(People photos with keypoints)
==*==

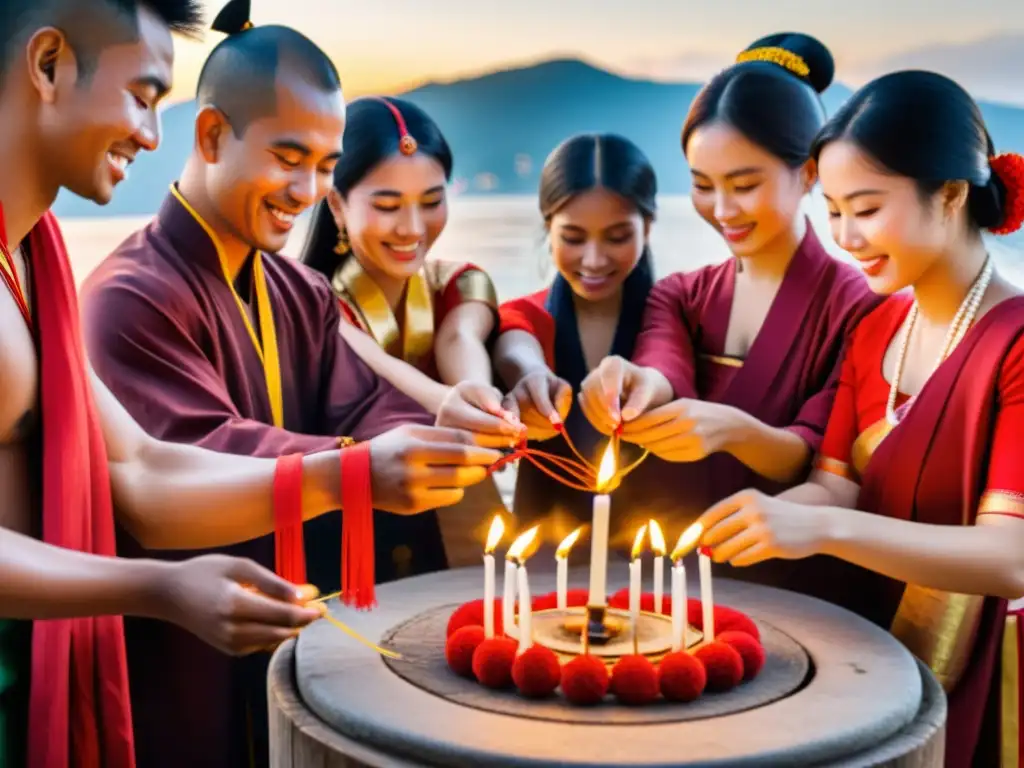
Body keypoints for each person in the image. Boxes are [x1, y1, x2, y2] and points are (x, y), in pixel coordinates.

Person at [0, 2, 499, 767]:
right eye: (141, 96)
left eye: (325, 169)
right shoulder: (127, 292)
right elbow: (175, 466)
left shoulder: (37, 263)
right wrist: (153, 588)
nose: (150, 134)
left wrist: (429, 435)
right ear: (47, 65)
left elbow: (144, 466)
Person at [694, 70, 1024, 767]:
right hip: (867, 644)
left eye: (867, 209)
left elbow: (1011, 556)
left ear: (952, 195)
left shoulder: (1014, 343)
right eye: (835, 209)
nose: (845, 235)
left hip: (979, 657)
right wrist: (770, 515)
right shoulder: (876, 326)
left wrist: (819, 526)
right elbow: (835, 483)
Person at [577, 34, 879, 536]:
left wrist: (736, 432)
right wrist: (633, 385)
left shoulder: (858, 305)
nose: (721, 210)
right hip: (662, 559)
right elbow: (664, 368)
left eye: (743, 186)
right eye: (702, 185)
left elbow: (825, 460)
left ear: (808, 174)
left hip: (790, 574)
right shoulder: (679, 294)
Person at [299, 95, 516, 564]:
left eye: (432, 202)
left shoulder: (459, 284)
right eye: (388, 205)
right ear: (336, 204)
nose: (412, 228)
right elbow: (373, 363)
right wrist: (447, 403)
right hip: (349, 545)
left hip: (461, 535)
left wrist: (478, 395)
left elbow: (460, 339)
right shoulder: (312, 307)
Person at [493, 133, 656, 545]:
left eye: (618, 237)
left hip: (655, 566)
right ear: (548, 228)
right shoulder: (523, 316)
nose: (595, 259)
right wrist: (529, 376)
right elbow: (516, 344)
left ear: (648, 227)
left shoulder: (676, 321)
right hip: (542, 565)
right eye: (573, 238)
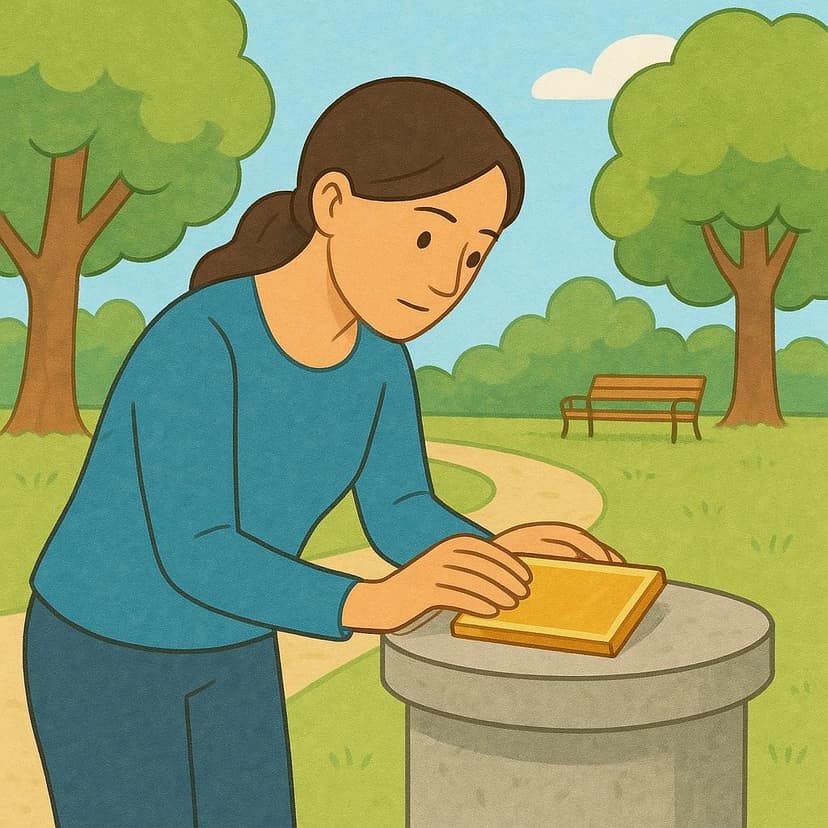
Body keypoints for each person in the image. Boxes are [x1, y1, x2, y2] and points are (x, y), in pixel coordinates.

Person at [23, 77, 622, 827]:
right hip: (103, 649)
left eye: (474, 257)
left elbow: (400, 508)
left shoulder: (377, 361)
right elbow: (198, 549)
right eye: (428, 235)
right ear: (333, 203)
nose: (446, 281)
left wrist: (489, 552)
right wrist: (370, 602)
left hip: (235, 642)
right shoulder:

==*==

--- Exercise instructions ---
Your task is to set down exactly the lines from the line containing "right hip: (103, 649)" to the end of the data above, including both ends.

--- Output for this task ---
right hip: (103, 649)
left eye: (474, 257)
left elbow: (400, 508)
left shoulder: (377, 361)
right elbow: (198, 549)
right eye: (428, 235)
right ear: (333, 203)
nose: (446, 281)
left wrist: (489, 552)
right wrist: (370, 602)
left hip: (235, 642)
right shoulder:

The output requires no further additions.